Jeremy could soon be bagging new ground and Angie’s patch ‘Will Be More Marginal’ Under Proposed Changes to Surrey’s Constituency Boundaries.
Guildford’s parliamentary constituency would not remain such a safe Conservative seat, according to well placed Tory and Lib Dem sources, if proposed Boundary Commission changes go ahead.
Surrey would gain an extra seat, moving from 11 to 12. All Surrey seats are currently in a Conservative stranglehold.
The major change locally would be the removal of a large area south of the North Downs, including Cranleigh and surrounding villages. A seat formerly held by MP Anne Milton and retained by MP Angela Richardson at the last election with a reduced majority. If the new arrangements go ahead the Guildford constituency will include villages in the east of the borough including Ripley and the Horsleys currently part of Mole Valley.
Given the popularity dip, the Conservatives suffered in the borough of Waverley and in Guildford during the recent Surrey County Council elections, the changes are likely to make both Waverley and Guildford more marginal. Certainly, local Lib Dems are pinning their hopes on that being the case.
The South West Surrey Constituency would also see a major change. effectively it would be divided into two becoming Godalming and Ash and Farnham and Bordon. The move of Ash and Ash Vale from Surrey Heath and the cross-county boundary constituency of Farnham and Bordon might prove controversial.
The Boundary Commission whose review for England is estimated to have cost £2.5 million, said it had “not always been possible to allocate whole numbers of constituencies to individual counties” or to avoid crossing boundaries.
How the current incumbents of Guildford and Guildford South West will decide which constituency they chose will be interesting. Very interesting. Jeremy Hunt might want to switch to the new Farnham seat while Angela Richardson, a resident of Ewhurst outside the new Guildford constituency, might prefer the new Godalming and Ash seat?
As we post. Ms Richardson remains tight-lipped. She well knows that there are many Lib Dem votes in Guildford town and the Lib Dems took the seat as recently as 20 years ago. However, there is now a very strong Lib Dem contingent in Godalming and villages backing wannabe MP Paul Follows. A man who cut his teeth at Godalming town council made his name in Waverley where he is now the leader and has recently been elected as a Surrey County Councillor. Plenty of experience going under his belt?
Currently, Mrs Richardson has the smallest majority in Surrey, 3,317, but one. Along with all affected MPs, she will be considering her options and her position on the proposals. Mrs Richardson, a former Cranleigh parish councillor who failed to nab a seat at Waverley BC will go anywhere in the country, and did so, to find favour.

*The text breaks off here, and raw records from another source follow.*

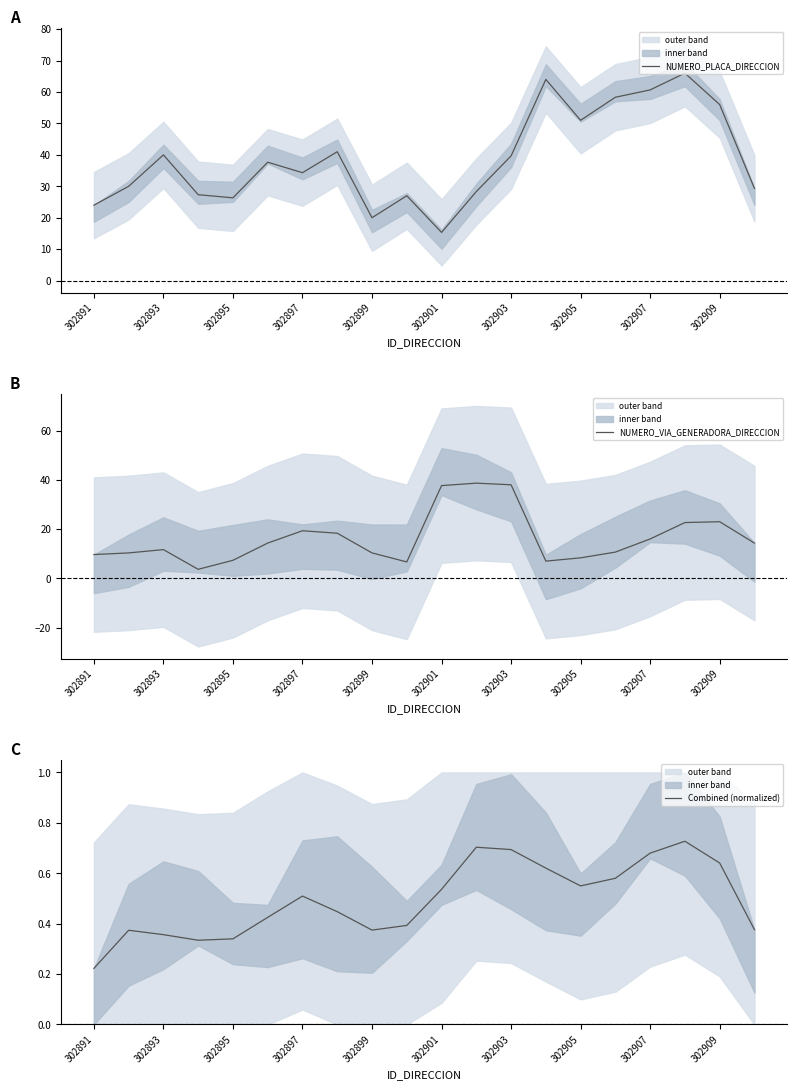

At which category is the sum across all series the highest?

17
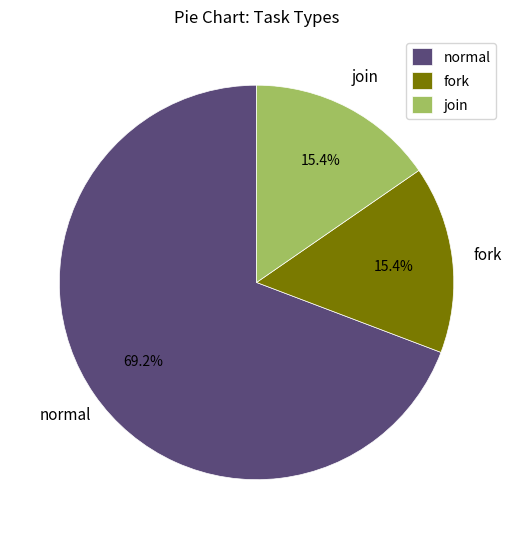

How many slices are in this pie chart?

3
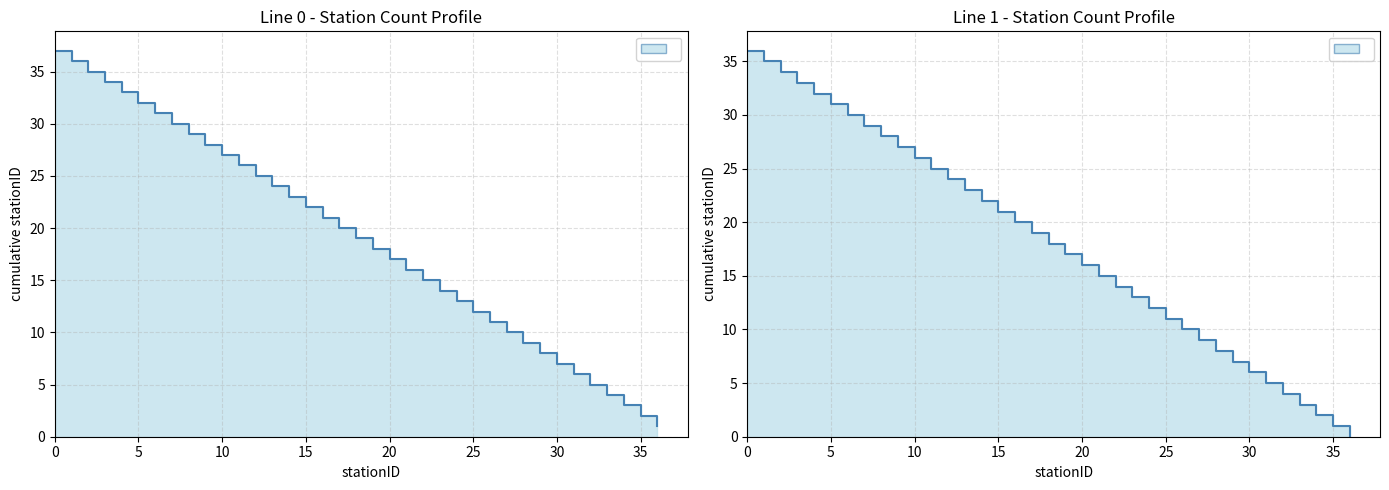

True or false: line_1 and line_0 intersect in this chart.

False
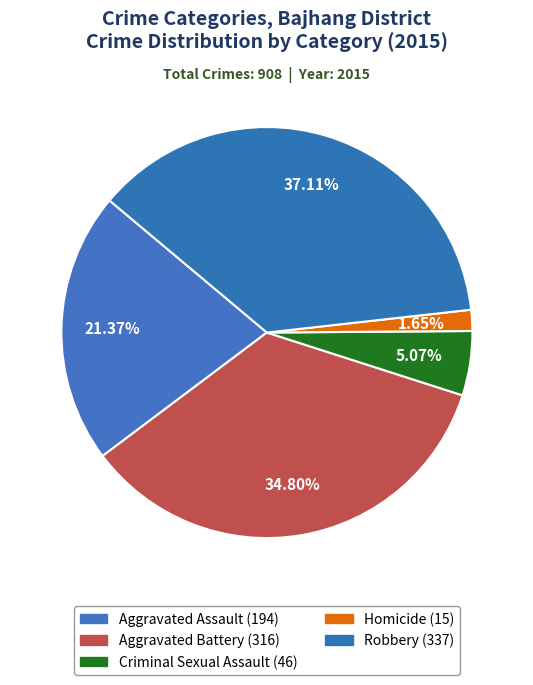

Rank the categories by value from highest to lowest.

Robbery, Aggravated Battery, Aggravated Assault, Criminal Sexual Assault, Homicide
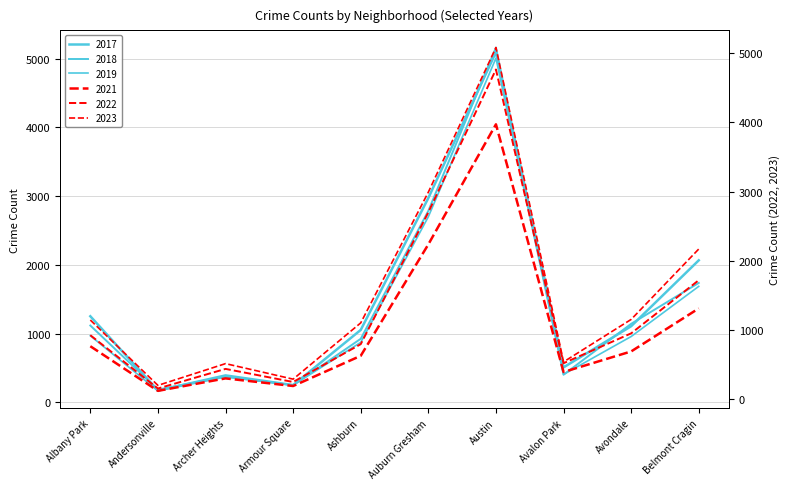

What is the average value of the 2019 series?

1338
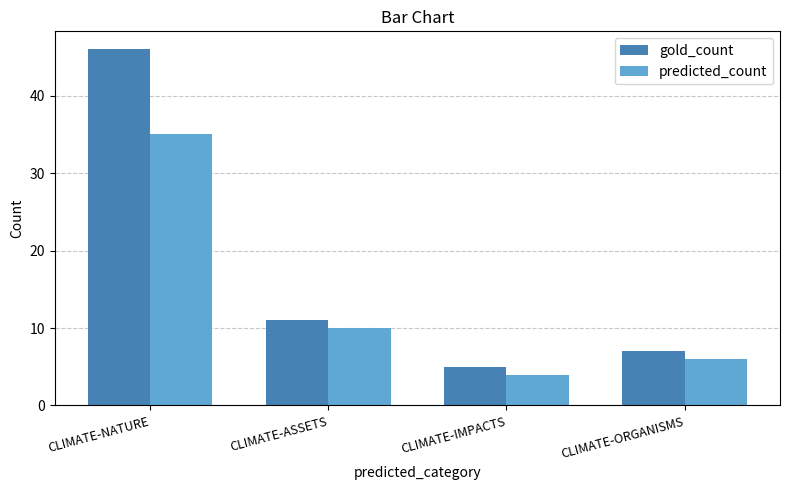

What is the maximum value for predicted_count?

35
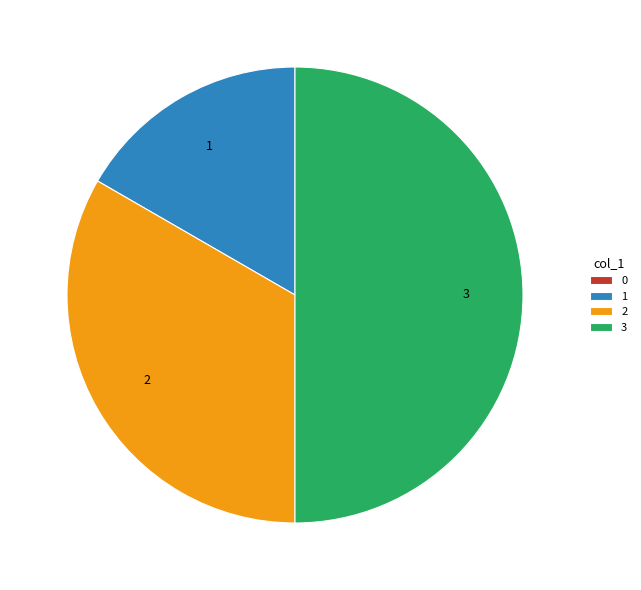

True or false: 1 accounts for 17% of the total.

True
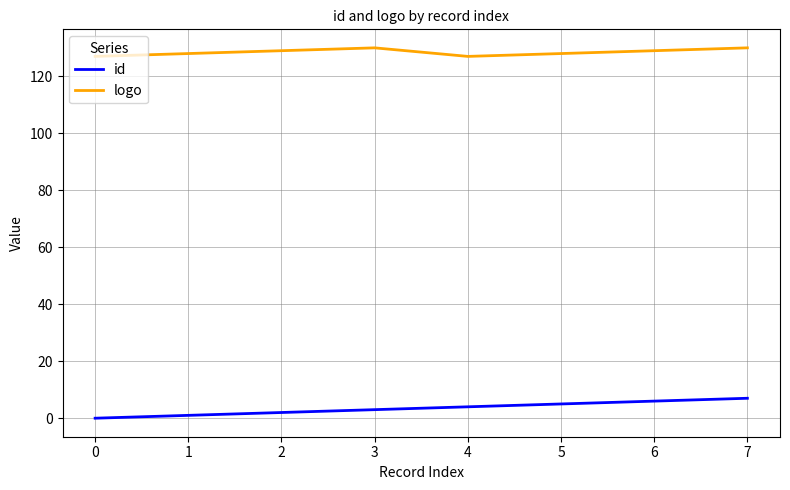

What are all the series names shown in the legend?

id, logo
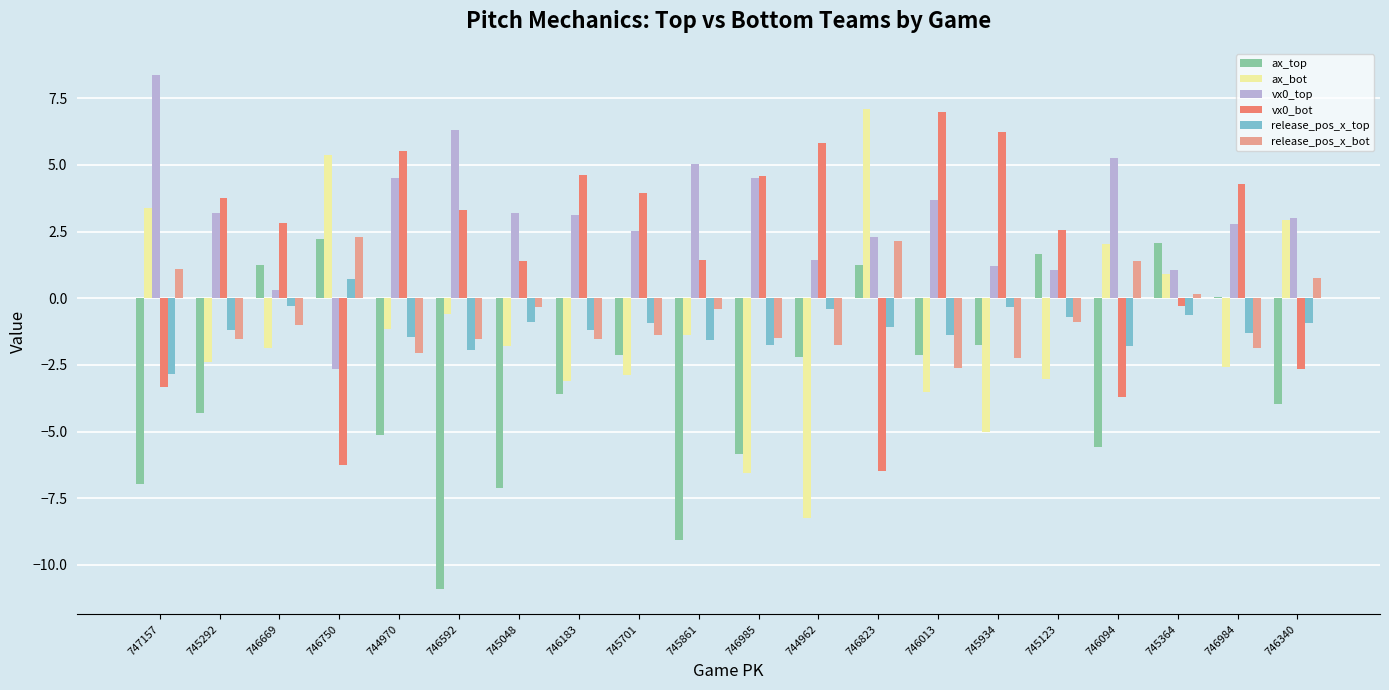

At which category does the chart reach its peak across all series?

747157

Local party organisations will also be affected. The Conservative and Labour associations are organised on parliamentary constituency lines so the changes would require a major reorganisation for them too. Older members would be lost, some who might be in key positions, and new ones taken on.
Fundraising is another critical factor. As one local Conservative member told The Guildford Dragon:
“Some individual branches raise considerably more than others. No one wants to lose a rich branch to another seat.”
Guildford Conservative Association is likely to be loath to lose the Cranleigh area thought to be very productive in the fundraising stakes. Mainly due to the huge efforts of Mrs Richardson, one of the party’s biggest fundraisers.
The initial proposals will now be subject to consultations and revisions. The first one will run for eight weeks before closing on August 2.
A second consultation with public hearings will then get underway in spring 2022, followed by a final four-week consultation on revised plans in autumn 2022.
Final recommendations are due by July 1, 2023, after which the government has four months to implement the plans.
The changes will only come into effect in late 2023, which could be too late for the next election if the prime minister decides to call it early as he or she might be able to do under The Dissolution and Calling of Parliament Bill, if enacted.
If that were to happen before the new boundaries are in place, the election would be fought on the old boundaries.
Some polling experts have suggested the review could hand more seats to the Tories. But the BBC is quoting Martin Baxter, founder of Electoral Calculus, saying it was likely to be a mixed bag.
He said: “People have been moving from Wales and the north of England down to the south, which means fewer seats in the north and more seats in the south.
“That helps the Conservatives overall, but not as much as it might have done since they now hold some ‘red wall’ seats themselves which might disappear, and there will also be more seats in Labour-friendly areas such as London.”
Public feedback to the initial plans set out in the 2018 review changed 50% of the initial plans.